# [Required action]
Reproduce every line of text from all of the rows below, without any changes, and omit the lines that only mark a picture.

# [Material supplied]

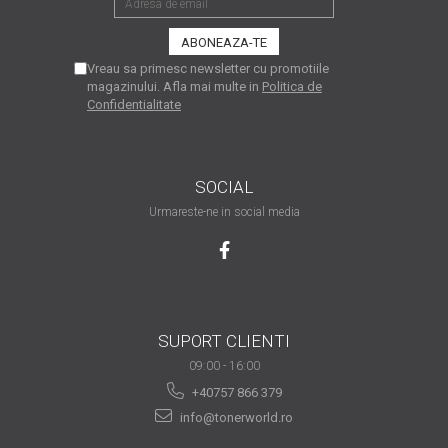
are nevoie de ajutor
Fă o alegere corectă
Vreau sa primesc newsletter cu promotiile
pentru durabilitatea
magazinului. Afla mai multe in
Politica de
funcționării unei
Confidentialitate
Cum să redai culoare
imprimante
clipelor din viața ta?
Comerț electronic –
SOCIAL
avantaje
Urmareste-ne in social media
Ai nevoie de o imprimantă?
Fii atent la câteva detalii
înainte de a achiziționa una
Fii în pas cu noile tehnologii
pentru confortul de zi cu zi
SUPORT CLIENTI
Transformăm strigătul
09:00 - 16:00
disperării S.O.S. în S.O.N.
+40757 866 379
Top 5 cele mai necesare
info@tonerworld.ro
gadgeturi pentru a ușura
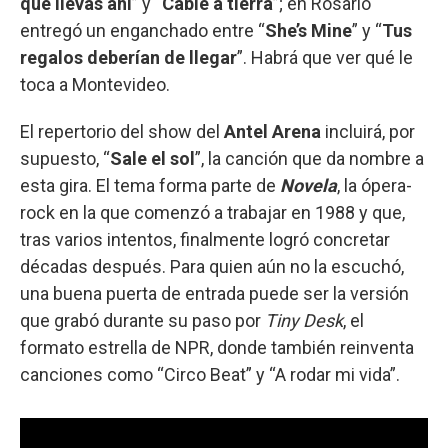
que llevas ahí
” y “
Cable a tierra
”; en Rosario
entregó un enganchado entre “
She’s Mine
” y “
Tus
regalos deberían de llegar
”. Habrá que ver qué le
toca a Montevideo.
El repertorio del show del
Antel Arena
incluirá, por
supuesto, “
Sale el sol
”, la canción que da nombre a
esta gira. El tema forma parte de
Novela
, la ópera-
rock en la que comenzó a trabajar en 1988 y que,
tras varios intentos, finalmente logró concretar
décadas después. Para quien aún no la escuchó,
una buena puerta de entrada puede ser la versión
que grabó durante su paso por
Tiny Desk
, el
formato estrella de NPR, donde también reinventa
canciones como “Circo Beat” y “A rodar mi vida”.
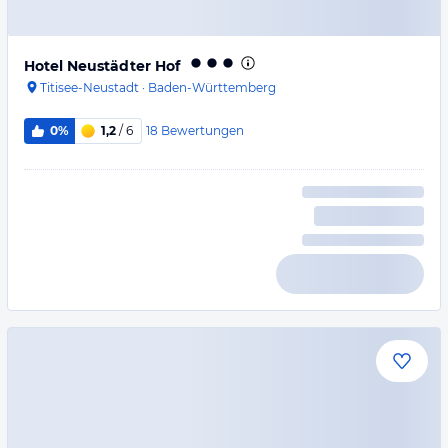
Hotel Neustädter Hof
Titisee-Neustadt
·
Baden-Württemberg
18
Bewertungen
0%
1,2
/ 6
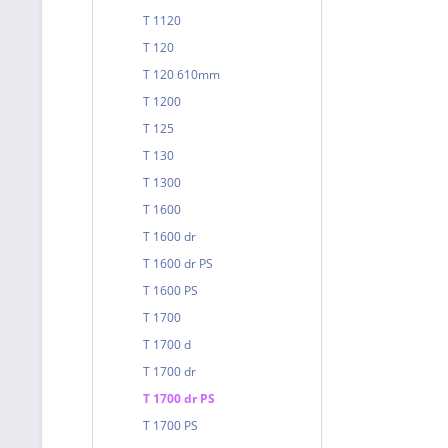
T 1120
T 120
T 120 610mm
T 1200
T 125
T 130
T 1300
T 1600
T 1600 dr
T 1600 dr PS
T 1600 PS
T 1700
T 1700 d
T 1700 dr
T 1700 dr PS
T 1700 PS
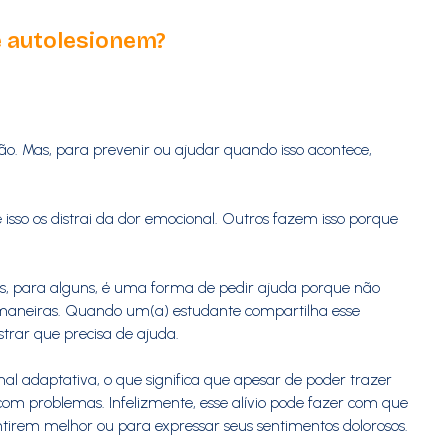
 autolesionem?
. Mas, para prevenir ou ajudar quando isso acontece,
so os distrai da dor emocional. Outros fazem isso porque
, para alguns, é uma forma de pedir ajuda porque não
 maneiras. Quando um(a) estudante compartilha esse
rar que precisa de ajuda.
 adaptativa, o que significa que apesar de poder trazer
com problemas. Infelizmente, esse alívio pode fazer com que
tirem melhor ou para expressar seus sentimentos dolorosos.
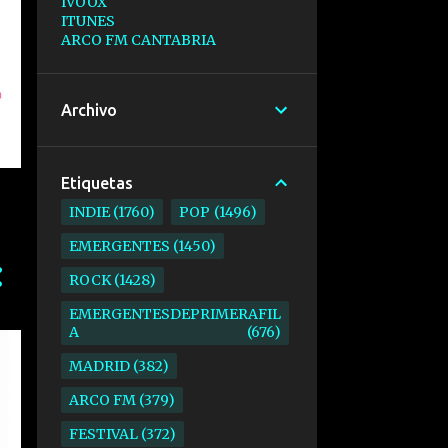
IVOOX
ITUNES
ARCO FM CANTABRIA
Archivo
Etiquetas
INDIE
1760
POP
1496
EMERGENTES
1450
ROCK
1428
EMERGENTESDEPRIMERAFIL
A
676
MADRID
382
ARCO FM
379
FESTIVAL
372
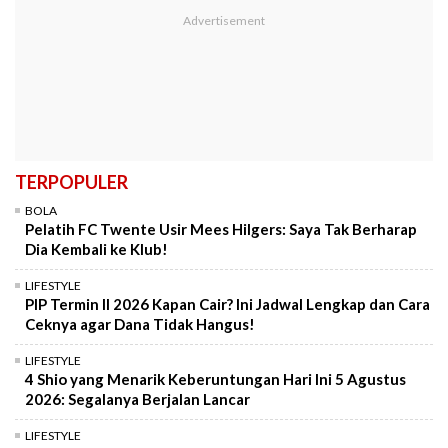
TERPOPULER
BOLA
Pelatih FC Twente Usir Mees Hilgers: Saya Tak Berharap
Dia Kembali ke Klub!
LIFESTYLE
PIP Termin II 2026 Kapan Cair? Ini Jadwal Lengkap dan Cara
Ceknya agar Dana Tidak Hangus!
LIFESTYLE
4 Shio yang Menarik Keberuntungan Hari Ini 5 Agustus
2026: Segalanya Berjalan Lancar
LIFESTYLE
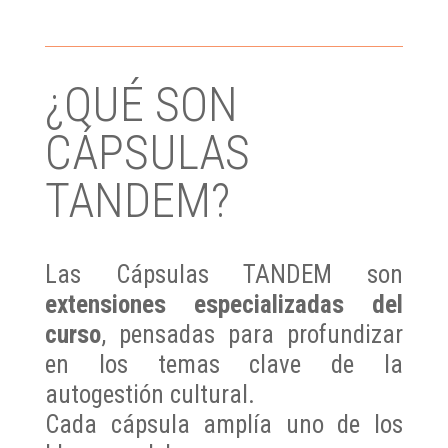
¿QUÉ SON
CÁPSULAS
TANDEM?
Las Cápsulas TANDEM son
extensiones especializadas del
curso
, pensadas para profundizar
en los temas clave de la
autogestión cultural.
Cada cápsula amplía uno de los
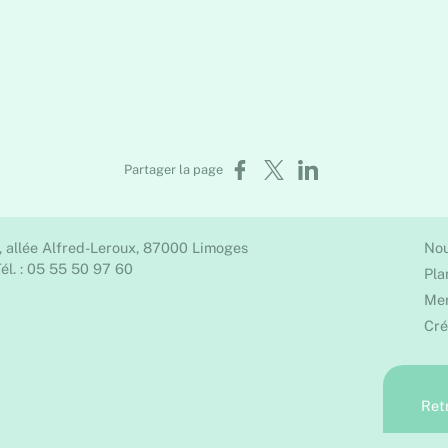
Partager sur Facebook
Partager sur X
Partager sur LinkedIn
Partager la page
, allée Alfred-Leroux, 87000 Limoges
Nou
él. : 05 55 50 97 60
Pla
Men
Cré
Ret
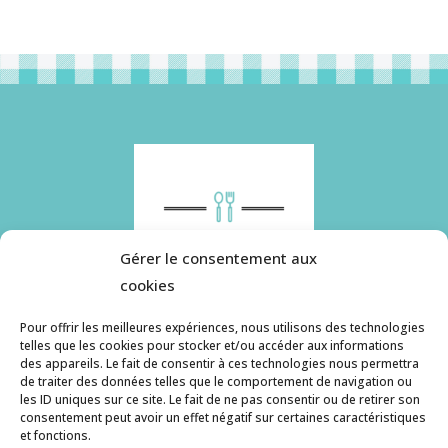
Gérer le consentement aux
cookies
Pour offrir les meilleures expériences, nous utilisons des technologies
telles que les cookies pour stocker et/ou accéder aux informations
des appareils. Le fait de consentir à ces technologies nous permettra
Histoire de pâtes utilise des cookies. Pour en
de traiter des données telles que le comportement de navigation ou
savoir plus, ainsi que sur la politique de
les ID uniques sur ce site. Le fait de ne pas consentir ou de retirer son
consentement peut avoir un effet négatif sur certaines caractéristiques
confidentialité, cliquez ici.
et fonctions.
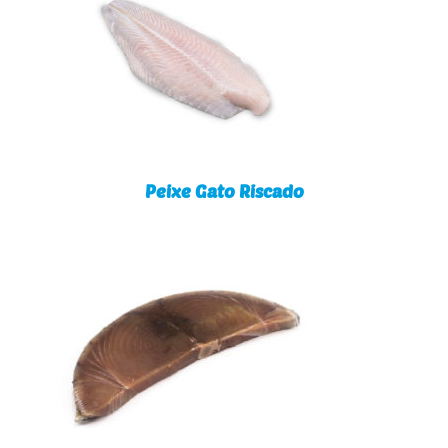
Peixe Gato Riscado
Peixe Gato Riscado
Atum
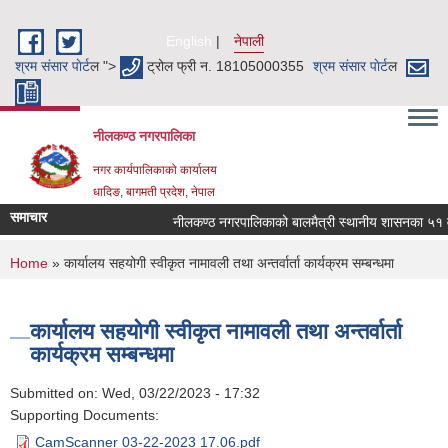
Skip to main content
English
नेपाली
श्रम संसार पाेर्ट
ल ">
ट्रोल फ्री न. 18105000355
श्रम संसार पाेर्ट
ल
नीलकण्ठ नगरपालिका
नगर कार्यपालिकाको कार्यालय
धादिङ, बागमती प्रदेश, नेपाल
समाचार
नीलकण्ठ नगरपालिकाको बालमैत्री स्थानीय शासनका ५१ वट
You are here
Home
» कार्यालय सहयोगी स्वीकृत नामावली तथा अन्तर्वार्ता कार्यक्रम सम्बन्धमा
कार्यालय सहयोगी स्वीकृत नामावली तथा अन्तर्वार्ता
कार्यक्रम सम्बन्धमा
Submitted on:
Wed, 03/22/2023 - 17:32
Supporting Documents:
CamScanner 03-22-2023 17.06.pdf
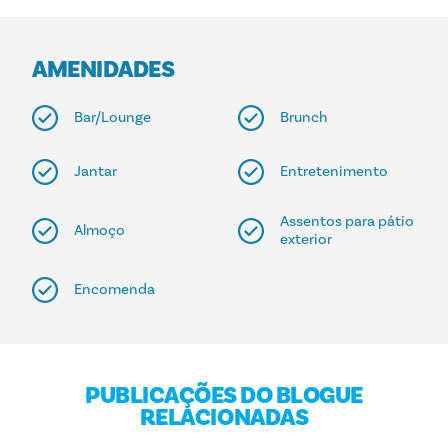
AMENIDADES
Bar/Lounge
Brunch
Jantar
Entretenimento
Assentos para pátio
Almoço
exterior
Encomenda
PUBLICAÇÕES DO BLOGUE
RELACIONADAS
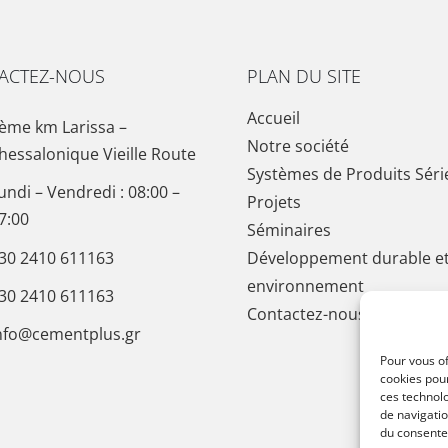
ACTEZ-NOUS
PLAN DU SITE
Accueil
ème km Larissa –
Notre société
hessalonique Vieille Route
Systèmes de Produits Séri
undi – Vendredi : 08:00 –
Projets
7:00
Séminaires
30 2410 611163
Développement durable e
environnement
30 2410 611163
Contactez-nous
nfo@cementplus.gr
Pour vous of
cookies pou
ces technol
de navigatio
du consentem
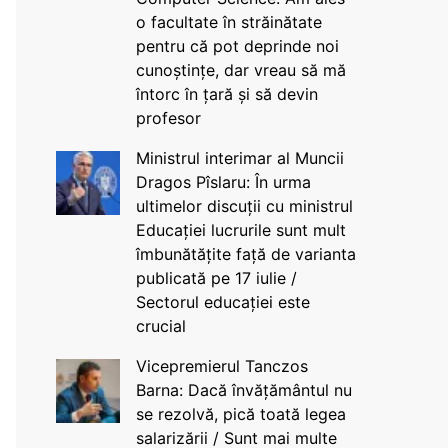
o facultate în străinătate
pentru că pot deprinde noi
cunoștințe, dar vreau să mă
întorc în țară și să devin
profesor
Ministrul interimar al Muncii
Dragos Pîslaru: În urma
ultimelor discuții cu ministrul
Educației lucrurile sunt mult
îmbunătățite față de varianta
publicată pe 17 iulie /
Sectorul educației este
crucial
Vicepremierul Tanczos
Barna: Dacă învățământul nu
se rezolvă, pică toată legea
salarizării / Sunt mai multe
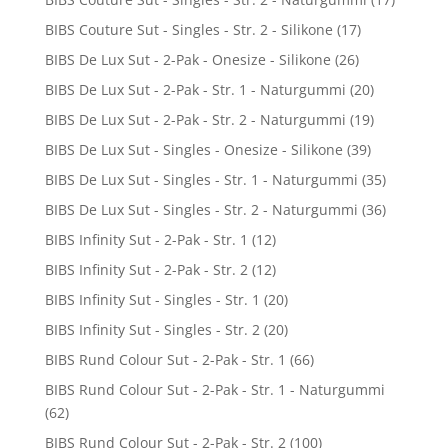
BIBS Couture Sut - Singles - Str. 2 - Silikone
(17)
BIBS De Lux Sut - 2-Pak - Onesize - Silikone
(26)
BIBS De Lux Sut - 2-Pak - Str. 1 - Naturgummi
(20)
BIBS De Lux Sut - 2-Pak - Str. 2 - Naturgummi
(19)
BIBS De Lux Sut - Singles - Onesize - Silikone
(39)
BIBS De Lux Sut - Singles - Str. 1 - Naturgummi
(35)
BIBS De Lux Sut - Singles - Str. 2 - Naturgummi
(36)
BIBS Infinity Sut - 2-Pak - Str. 1
(12)
BIBS Infinity Sut - 2-Pak - Str. 2
(12)
BIBS Infinity Sut - Singles - Str. 1
(20)
BIBS Infinity Sut - Singles - Str. 2
(20)
BIBS Rund Colour Sut - 2-Pak - Str. 1
(66)
BIBS Rund Colour Sut - 2-Pak - Str. 1 - Naturgummi
(62)
BIBS Rund Colour Sut - 2-Pak - Str. 2
(100)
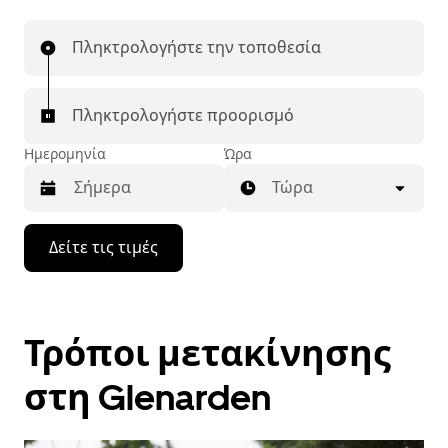
Πληκτρολογήστε την τοποθεσία
Πληκτρολογήστε προορισμό
Ημερομηνία
Ώρα
Τώρα
Πατήστε
Δείτε τις τιμές
το
πλήκτρο
με
το
κάτω
Τρόποι μετακίνησης
βέλος
για
να
στη Glenarden
μετακινηθείτε
στο
ημερολόγιο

# [Task answer]
are nevoie de ajutor
Fă o alegere corectă
Vreau sa primesc newsletter cu promotiile
pentru durabilitatea
magazinului. Afla mai multe in
Politica de
funcționării unei
Confidentialitate
Cum să redai culoare
imprimante
clipelor din viața ta?
Comerț electronic –
SOCIAL
avantaje
Urmareste-ne in social media
Ai nevoie de o imprimantă?
Fii atent la câteva detalii
înainte de a achiziționa una
Fii în pas cu noile tehnologii
pentru confortul de zi cu zi
SUPORT CLIENTI
Transformăm strigătul
09:00 - 16:00
disperării S.O.S. în S.O.N.
+40757 866 379
Top 5 cele mai necesare
info@tonerworld.ro
gadgeturi pentru a ușura
que llevas ahí
” y “
Cable a tierra
”; en Rosario
entregó un enganchado entre “
She’s Mine
” y “
Tus
regalos deberían de llegar
”. Habrá que ver qué le
toca a Montevideo.
El repertorio del show del
Antel Arena
incluirá, por
supuesto, “
Sale el sol
”, la canción que da nombre a
esta gira. El tema forma parte de
Novela
, la ópera-
rock en la que comenzó a trabajar en 1988 y que,
tras varios intentos, finalmente logró concretar
décadas después. Para quien aún no la escuchó,
una buena puerta de entrada puede ser la versión
que grabó durante su paso por
Tiny Desk
, el
formato estrella de NPR, donde también reinventa
canciones como “Circo Beat” y “A rodar mi vida”.
Hotel Neustädter Hof
Titisee-Neustadt
·
Baden-Württemberg
18
Bewertungen
0%
1,2
/ 6
T 1120
T 120
T 120 610mm
T 1200
T 125
T 130
T 1300
T 1600
T 1600 dr
T 1600 dr PS
T 1600 PS
T 1700
T 1700 d
T 1700 dr
T 1700 dr PS
T 1700 PS
 autolesionem?
. Mas, para prevenir ou ajudar quando isso acontece,
so os distrai da dor emocional. Outros fazem isso porque
, para alguns, é uma forma de pedir ajuda porque não
 maneiras. Quando um(a) estudante compartilha esse
rar que precisa de ajuda.
 adaptativa, o que significa que apesar de poder trazer
com problemas. Infelizmente, esse alívio pode fazer com que
tirem melhor ou para expressar seus sentimentos dolorosos.
IVOOX
ITUNES
ARCO FM CANTABRIA
Archivo
Etiquetas
INDIE
1760
POP
1496
EMERGENTES
1450
ROCK
1428
EMERGENTESDEPRIMERAFIL
A
676
MADRID
382
ARCO FM
379
FESTIVAL
372
TERPOPULER
BOLA
Pelatih FC Twente Usir Mees Hilgers: Saya Tak Berharap
Dia Kembali ke Klub!
LIFESTYLE
PIP Termin II 2026 Kapan Cair? Ini Jadwal Lengkap dan Cara
Ceknya agar Dana Tidak Hangus!
LIFESTYLE
4 Shio yang Menarik Keberuntungan Hari Ini 5 Agustus
2026: Segalanya Berjalan Lancar
LIFESTYLE
¿QUÉ SON
CÁPSULAS
TANDEM?
Las Cápsulas TANDEM son
extensiones especializadas del
curso
, pensadas para profundizar
en los temas clave de la
autogestión cultural.
Cada cápsula amplía uno de los
Partager sur Facebook
Partager sur X
Partager sur LinkedIn
Partager la page
, allée Alfred-Leroux, 87000 Limoges
Nou
él. : 05 55 50 97 60
Pla
Men
Cré
Ret
Gérer le consentement aux
cookies
Pour offrir les meilleures expériences, nous utilisons des technologies
telles que les cookies pour stocker et/ou accéder aux informations
des appareils. Le fait de consentir à ces technologies nous permettra
Histoire de pâtes utilise des cookies. Pour en
de traiter des données telles que le comportement de navigation ou
savoir plus, ainsi que sur la politique de
les ID uniques sur ce site. Le fait de ne pas consentir ou de retirer son
consentement peut avoir un effet négatif sur certaines caractéristiques
confidentialité, cliquez ici.
et fonctions.
Peixe Gato Riscado
Peixe Gato Riscado
Atum
Skip to main content
English
नेपाली
श्रम संसार पाेर्ट
ल ">
ट्रोल फ्री न. 18105000355
श्रम संसार पाेर्ट
ल
नीलकण्ठ नगरपालिका
नगर कार्यपालिकाको कार्यालय
धादिङ, बागमती प्रदेश, नेपाल
समाचार
नीलकण्ठ नगरपालिकाको बालमैत्री स्थानीय शासनका ५१ वट
You are here
Home
» कार्यालय सहयोगी स्वीकृत नामावली तथा अन्तर्वार्ता कार्यक्रम सम्बन्धमा
कार्यालय सहयोगी स्वीकृत नामावली तथा अन्तर्वार्ता
कार्यक्रम सम्बन्धमा
Submitted on:
Wed, 03/22/2023 - 17:32
Supporting Documents:
CamScanner 03-22-2023 17.06.pdf
AMENIDADES
Bar/Lounge
Brunch
Jantar
Entretenimento
Assentos para pátio
Almoço
exterior
Encomenda
PUBLICAÇÕES DO BLOGUE
RELACIONADAS
ACTEZ-NOUS
PLAN DU SITE
Accueil
ème km Larissa –
Notre société
hessalonique Vieille Route
Systèmes de Produits Séri
undi – Vendredi : 08:00 –
Projets
7:00
Séminaires
30 2410 611163
Développement durable e
environnement
30 2410 611163
Contactez-nous
nfo@cementplus.gr
Pour vous of
cookies pou
ces technol
de navigatio
du consentem
o facultate în străinătate
pentru că pot deprinde noi
cunoștințe, dar vreau să mă
întorc în țară și să devin
profesor
Ministrul interimar al Muncii
Dragos Pîslaru: În urma
ultimelor discuții cu ministrul
Educației lucrurile sunt mult
îmbunătățite față de varianta
publicată pe 17 iulie /
Sectorul educației este
crucial
Vicepremierul Tanczos
Barna: Dacă învățământul nu
se rezolvă, pică toată legea
salarizării / Sunt mai multe
BIBS Couture Sut - Singles - Str. 2 - Silikone
(17)
BIBS De Lux Sut - 2-Pak - Onesize - Silikone
(26)
BIBS De Lux Sut - 2-Pak - Str. 1 - Naturgummi
(20)
BIBS De Lux Sut - 2-Pak - Str. 2 - Naturgummi
(19)
BIBS De Lux Sut - Singles - Onesize - Silikone
(39)
BIBS De Lux Sut - Singles - Str. 1 - Naturgummi
(35)
BIBS De Lux Sut - Singles - Str. 2 - Naturgummi
(36)
BIBS Infinity Sut - 2-Pak - Str. 1
(12)
BIBS Infinity Sut - 2-Pak - Str. 2
(12)
BIBS Infinity Sut - Singles - Str. 1
(20)
BIBS Infinity Sut - Singles - Str. 2
(20)
BIBS Rund Colour Sut - 2-Pak - Str. 1
(66)
BIBS Rund Colour Sut - 2-Pak - Str. 1 - Naturgummi
(62)
BIBS Rund Colour Sut - 2-Pak - Str. 2
(100)
Πληκτρολογήστε την τοποθεσία
Πληκτρολογήστε προορισμό
Ημερομηνία
Ώρα
Τώρα
Πατήστε
Δείτε τις τιμές
το
πλήκτρο
με
το
κάτω
Τρόποι μετακίνησης
βέλος
για
να
στη Glenarden
μετακινηθείτε
στο
ημερολόγιο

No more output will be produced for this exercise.